Tiger Woods and the Fame Blame Game

Tiger Woods' mea culpa truly came to life when he got to excoriate the paparazzi for chasing his tiny daughter to nursery school. How dare the pestilent press swarm his little family!
This post was published on the now-closed HuffPost Contributor platform. Contributors control their own work and posted freely to our site. If you need to flag this entry as abusive, send us an email.

Never is our anger so righteous as when we're in trouble ourselves.

Tiger Woods' mea culpa truly came to life when he got to excoriate the paparazzi for chasing his tiny daughter to nursery school. His eyes went from doleful to flashing, his unsteady monotone gained timbre and verve, his receding hairline actually lowered as he scowled. Fore!

What an outrage -- how dare the pestilent press swarm his little family! In the name of all things decent, stop!

Guess what? You can name your boat "Privacy" and you can orchestrate your own version of a 'press conference' where you do all the talking and you can hire all of the media advisers in the world but you can't turn off something you yourself started, created and live off of. You are a celebrity. By being a professional golfer and spokesperson for a myriad of products you chose to be famous and to profit from news of yourself. When it suits you we see you everywhere, when it doesn't, you have come to believe we can't.
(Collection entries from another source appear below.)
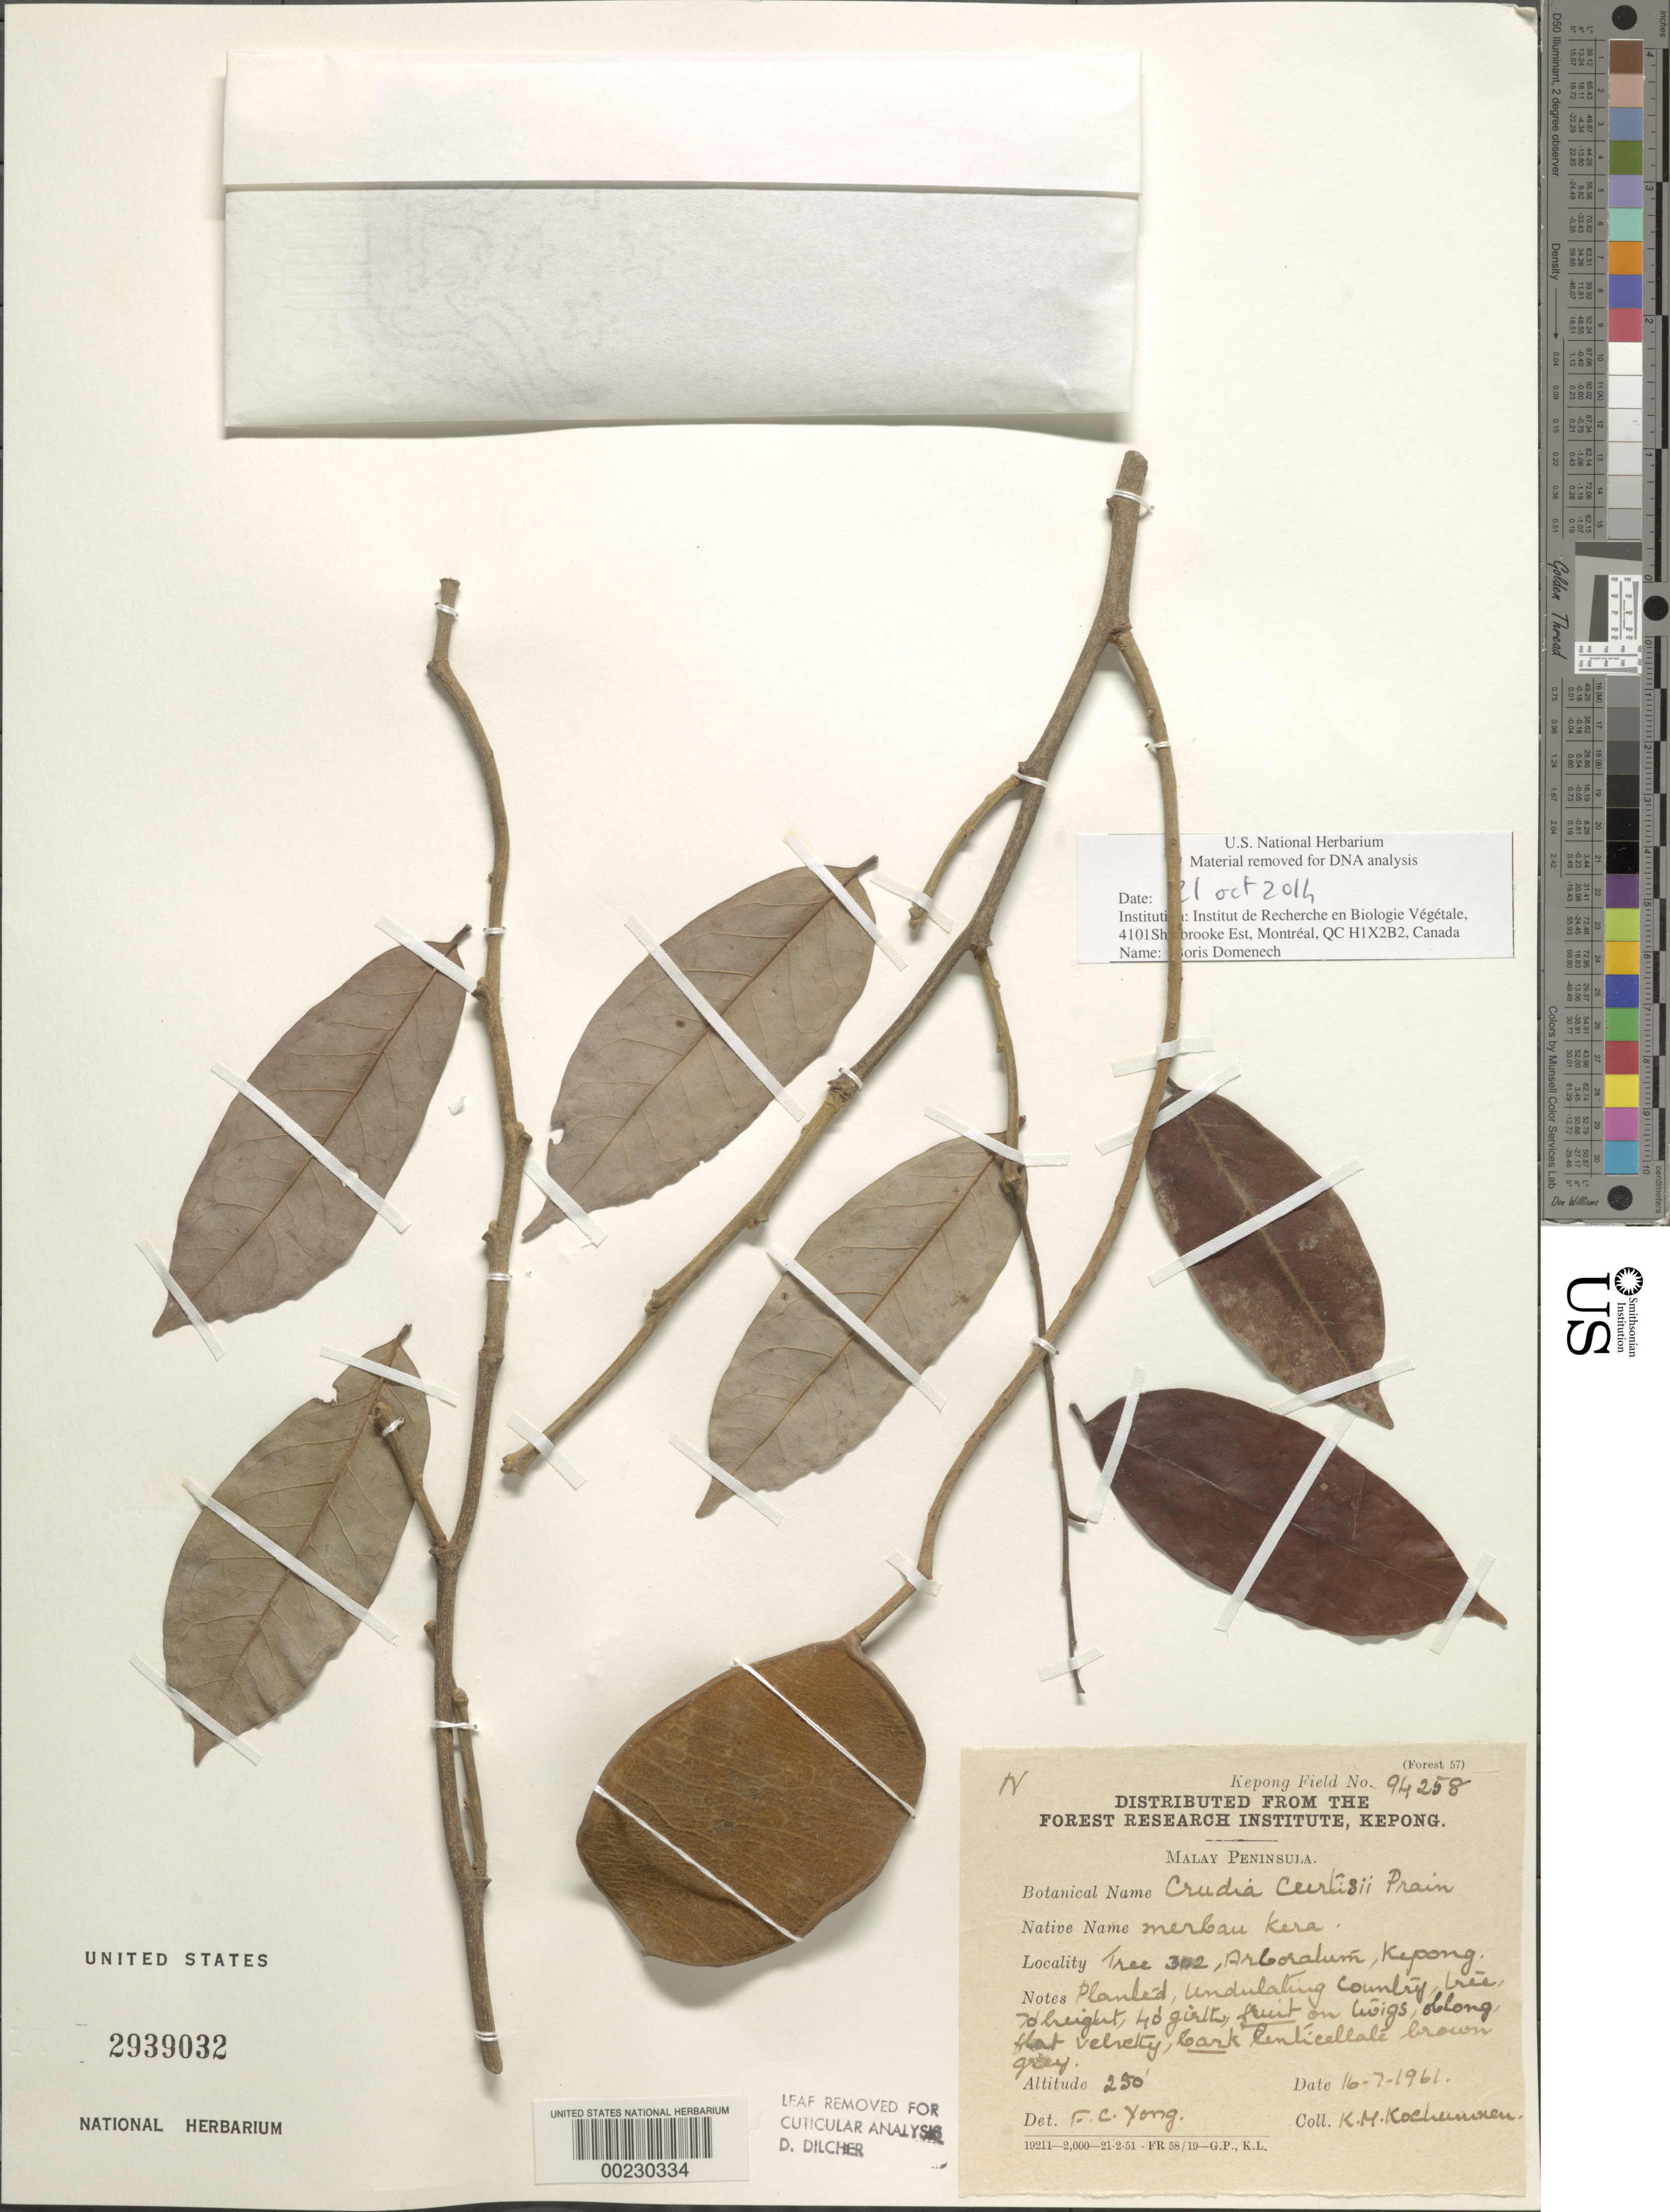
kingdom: Plantae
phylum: Tracheophyta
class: Magnoliopsida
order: Fabales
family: Fabaceae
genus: Crudia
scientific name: Crudia curtisii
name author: Prain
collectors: K. Kochummen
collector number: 94258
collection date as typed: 16 Jul 1961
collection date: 1961-07-16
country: Malaysia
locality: Arboralum, kepong, tree 302 [Malay Peninsula]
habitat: Undulating country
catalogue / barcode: US 2939032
It just doesn't work that way, no matter how rich and how famous you are. This is America and we have a free press.

I'm not happy defending paparazzi, their behavior is not only abhorrent, on occasion it's violent. Photographers on motorcycles killed Diana Princess of Wales. No question. The very aggression we see when we watch these photographers shout ugly things at their prey, engage in car chases and sneak ninja-like around fences and yards with their obscenely large lenses are the flashbulbed reality of the dark side of fame. But paparazzi are also the purest form of rebel celebrity-journalism -- the radical reaction to the controlled magazine covers, talk show appearances and red carpet reviews. It's examining famous people when we want to, not just when they want us to -- and it's allowed. I'm sorry but it is. There are rules, standards, and ethics that are a vital part of the profession. And just like the ACLU must defend the rights of white supremacists and Nazis, real journalists have to stand up for the invasive, stalking, prying, nasty celebrity press that makes their own decisions as to what we can see and know.

And you can't help but feel a somewhat deserved media pushback after all these years of the carefully crafted, non-news controlled manipulations of the Tiger Woods PR machine.
Wood's spoke of an arrogance and sense of entitlement that lead him to feel he could have extra-marital sex because, well, he could. And while it seems he's working on that, he still needs to acknowledge that he's not entitled to a very specific kind of press -- i.e. one he controls -- anymore. Because he can't. He never could in the first place -- and he's just coming to terms with that now.

And as good as it must have felt for him to demand that the press leave his children alone, that empowerment and outrage seemed to come as much from the shock that he could actually be a victim of something out of his control. (You think I'm bad? They're worse!)

Guess what -- bad things can happen when you're bad. Famous or not. No, especially when you're famous. It's a terrible part of the bargain, but it's a Faustian one both parties sign on for.